I love that song. It’s like a train—there’s no stopping it. When we were rehearsing for the ’93 tour, we weren’t three or four bars into it and everybody stopped, like, “What the hell’s the matter”? I knew what the problem was, but I didn’t say anything at first. But eventually I was like, “Lou, you have to play all downstrokes.” He had forgotten that. Just the difference between playing down-up-down-up and playing down-down-down-down was incredible.
Tell us about playing “Heroin.” You musically represented the lyrics so well, speeding up and slowing down, symbolizing the rush.
I loved playing that. When I first joined, they already had that song but were actually playing it like a folk song. Angus MacLise was their percussionist at that time, and he played bongos and stuff, which fit in with that style. I honestly don’t remember what caused the shift. Maybe me pounding on the drums the way I did. But I felt that what I played worked with the lyrics and the ominous mood.

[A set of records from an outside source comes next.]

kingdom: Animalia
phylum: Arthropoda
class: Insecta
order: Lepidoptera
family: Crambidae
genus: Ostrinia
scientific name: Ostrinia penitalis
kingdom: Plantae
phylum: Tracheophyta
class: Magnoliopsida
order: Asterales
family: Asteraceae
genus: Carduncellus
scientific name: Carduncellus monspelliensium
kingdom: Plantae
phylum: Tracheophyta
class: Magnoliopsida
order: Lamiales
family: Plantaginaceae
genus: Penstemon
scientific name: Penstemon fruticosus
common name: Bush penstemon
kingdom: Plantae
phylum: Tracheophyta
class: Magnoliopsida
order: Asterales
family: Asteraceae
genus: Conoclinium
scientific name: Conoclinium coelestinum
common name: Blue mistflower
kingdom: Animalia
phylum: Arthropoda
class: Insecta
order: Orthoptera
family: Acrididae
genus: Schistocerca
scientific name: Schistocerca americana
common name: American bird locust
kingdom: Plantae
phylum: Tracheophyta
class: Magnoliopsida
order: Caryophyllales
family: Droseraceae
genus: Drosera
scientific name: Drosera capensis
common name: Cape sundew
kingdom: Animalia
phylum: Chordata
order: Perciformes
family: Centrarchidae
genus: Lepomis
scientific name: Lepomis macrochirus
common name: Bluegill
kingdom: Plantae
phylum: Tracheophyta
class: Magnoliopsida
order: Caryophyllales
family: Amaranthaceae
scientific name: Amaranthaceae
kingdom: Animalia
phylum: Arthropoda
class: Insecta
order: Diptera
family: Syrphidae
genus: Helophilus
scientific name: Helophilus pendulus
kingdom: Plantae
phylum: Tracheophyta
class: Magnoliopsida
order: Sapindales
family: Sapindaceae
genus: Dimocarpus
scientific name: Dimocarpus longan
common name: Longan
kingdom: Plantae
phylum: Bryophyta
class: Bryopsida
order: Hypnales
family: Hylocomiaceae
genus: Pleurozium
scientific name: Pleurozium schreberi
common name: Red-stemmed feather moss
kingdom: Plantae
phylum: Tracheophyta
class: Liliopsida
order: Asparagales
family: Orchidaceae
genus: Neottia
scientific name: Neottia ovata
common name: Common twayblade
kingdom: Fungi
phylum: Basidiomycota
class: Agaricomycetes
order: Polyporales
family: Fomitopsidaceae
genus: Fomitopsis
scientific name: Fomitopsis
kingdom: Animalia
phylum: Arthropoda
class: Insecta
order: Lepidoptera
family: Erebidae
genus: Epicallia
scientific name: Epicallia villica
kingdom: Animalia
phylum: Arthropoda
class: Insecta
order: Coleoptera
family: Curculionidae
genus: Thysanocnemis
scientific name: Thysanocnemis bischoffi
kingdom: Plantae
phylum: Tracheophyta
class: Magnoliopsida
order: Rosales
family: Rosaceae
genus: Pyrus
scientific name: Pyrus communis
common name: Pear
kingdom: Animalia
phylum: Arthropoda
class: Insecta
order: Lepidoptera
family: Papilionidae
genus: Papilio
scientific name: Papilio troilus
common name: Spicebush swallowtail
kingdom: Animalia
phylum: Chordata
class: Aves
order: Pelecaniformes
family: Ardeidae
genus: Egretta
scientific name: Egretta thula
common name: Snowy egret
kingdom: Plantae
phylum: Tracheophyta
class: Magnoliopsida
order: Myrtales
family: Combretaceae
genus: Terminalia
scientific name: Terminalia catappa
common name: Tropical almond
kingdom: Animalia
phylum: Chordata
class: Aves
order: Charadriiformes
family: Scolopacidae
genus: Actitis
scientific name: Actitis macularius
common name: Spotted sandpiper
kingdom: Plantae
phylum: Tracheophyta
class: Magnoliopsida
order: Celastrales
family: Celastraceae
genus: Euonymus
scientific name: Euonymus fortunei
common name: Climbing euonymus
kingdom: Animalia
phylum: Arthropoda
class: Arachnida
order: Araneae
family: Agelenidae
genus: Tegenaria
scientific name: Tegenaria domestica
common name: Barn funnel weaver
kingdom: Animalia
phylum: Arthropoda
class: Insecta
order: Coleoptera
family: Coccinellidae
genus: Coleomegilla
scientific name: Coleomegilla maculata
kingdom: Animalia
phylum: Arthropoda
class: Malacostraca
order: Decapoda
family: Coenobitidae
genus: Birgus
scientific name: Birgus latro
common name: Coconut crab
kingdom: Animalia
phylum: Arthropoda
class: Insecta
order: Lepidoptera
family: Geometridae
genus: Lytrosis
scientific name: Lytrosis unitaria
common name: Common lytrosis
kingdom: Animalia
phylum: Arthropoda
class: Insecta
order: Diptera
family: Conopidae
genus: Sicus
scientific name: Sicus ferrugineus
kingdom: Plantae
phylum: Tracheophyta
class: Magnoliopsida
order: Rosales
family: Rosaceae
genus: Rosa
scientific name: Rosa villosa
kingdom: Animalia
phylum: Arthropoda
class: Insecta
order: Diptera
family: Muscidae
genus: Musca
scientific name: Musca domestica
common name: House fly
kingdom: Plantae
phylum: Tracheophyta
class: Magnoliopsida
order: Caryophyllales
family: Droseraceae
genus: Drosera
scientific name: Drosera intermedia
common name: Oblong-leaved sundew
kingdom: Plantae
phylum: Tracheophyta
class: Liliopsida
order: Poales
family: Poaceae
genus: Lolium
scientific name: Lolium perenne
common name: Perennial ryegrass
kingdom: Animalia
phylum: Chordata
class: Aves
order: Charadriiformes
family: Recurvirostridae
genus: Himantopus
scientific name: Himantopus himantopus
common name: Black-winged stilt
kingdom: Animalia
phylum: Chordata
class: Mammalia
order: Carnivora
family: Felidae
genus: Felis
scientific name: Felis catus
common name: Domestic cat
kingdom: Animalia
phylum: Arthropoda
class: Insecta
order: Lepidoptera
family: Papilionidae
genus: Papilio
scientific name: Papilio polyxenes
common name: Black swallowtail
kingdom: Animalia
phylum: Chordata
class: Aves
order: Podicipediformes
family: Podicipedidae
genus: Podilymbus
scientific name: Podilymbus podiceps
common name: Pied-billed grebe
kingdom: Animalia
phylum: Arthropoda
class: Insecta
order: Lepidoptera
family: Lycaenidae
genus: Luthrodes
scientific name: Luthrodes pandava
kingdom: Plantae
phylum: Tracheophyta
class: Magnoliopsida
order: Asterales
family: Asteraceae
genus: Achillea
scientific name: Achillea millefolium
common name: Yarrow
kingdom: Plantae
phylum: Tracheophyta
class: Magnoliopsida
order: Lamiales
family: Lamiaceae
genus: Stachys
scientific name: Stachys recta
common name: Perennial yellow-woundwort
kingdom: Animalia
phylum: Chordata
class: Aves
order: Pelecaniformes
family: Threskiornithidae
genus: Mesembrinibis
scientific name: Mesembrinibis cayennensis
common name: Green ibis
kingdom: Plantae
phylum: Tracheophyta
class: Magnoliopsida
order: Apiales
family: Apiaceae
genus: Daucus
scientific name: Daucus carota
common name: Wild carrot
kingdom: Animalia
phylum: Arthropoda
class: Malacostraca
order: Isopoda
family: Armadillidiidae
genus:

Can you describe a typical gig early on? The liner notes on the first album give this impression of total sensory overload. That seems so different from today, with the age of in-ear monitor systems and digital sound.
Which sucks, in my opinion. In those days, when you’d go to a club, they might have three microphones for the whole band. For years there was never a mic for the drums, and no monitors. I used to stand to Lou’s right on stage. And once he blasted off, I couldn’t hear anybody else. It was like a wall went up. So I would just watch his mouth to see where he was in the song, because I couldn’t hear the vocal at all. And in my opinion, that made for much more interesting and realistic shows in those days—not just us, but everybody. I don’t know, I hate all this technology. I think it’s been really bad for music, at least for rock.
For example, in a situation where there’s a mic on everything, now you’re depending on the soundman to interpret how you want it to sound. So if your soundman likes a booming bass drum, that’s what you wind up with. And I’m very particular about how I want my band to sound, because it represents me. I don’t like a loud bass drum, so I don’t want the people in the audience to think I do.
How do you retain the benefits of a basic approach to music today?
Well, I’ve never been able to afford a studio where you have to put on a surgical mask to play. And playing in small clubs like my band does, they’re not loaded with equipment, though of course they have sound systems. But I’ve had times where I’ve said, “Just take the mic off the snare. It’s too loud.” In my opinion, everybody plays way too loud today.
On the Velvets tour it would have been a dream come true—and this still pisses me off that we didn’t do this—but my idea was that we go on stage with the same amps we had back then, or as close as possible. But of course we had to be high-tech. I really think the fans would have loved it, though.
Are there any new artists you enjoy?
Not much. [laughs] When I listen to music, I listen to old stuff. Bo Diddley, of course. Little Richard, girl groups, all that stuff from the late ’50s through the mid-’60s—the Beatles, the Stones’ first three albums. I also love the Violent Femmes. I think their drummer, Victor DeLorenzo, is wonderful. I like Jonathan Richman very much. Half Japanese. One new band I really like is the Raveonettes—no pretensions, really interesting.
What do you think your personal influence has been?
I think it’s on kids who are more into music—the ones who are more likely to listen to older stuff, like, “I like this person…what did he listen to”? I get fan mail from twelve-year-olds, fourteen-year-olds, saying, “I love the Velvets, I really like your playing,” things like that. And on tour there are many young people who say things like, “I started playing drums because of you.” To me that’s a great reward.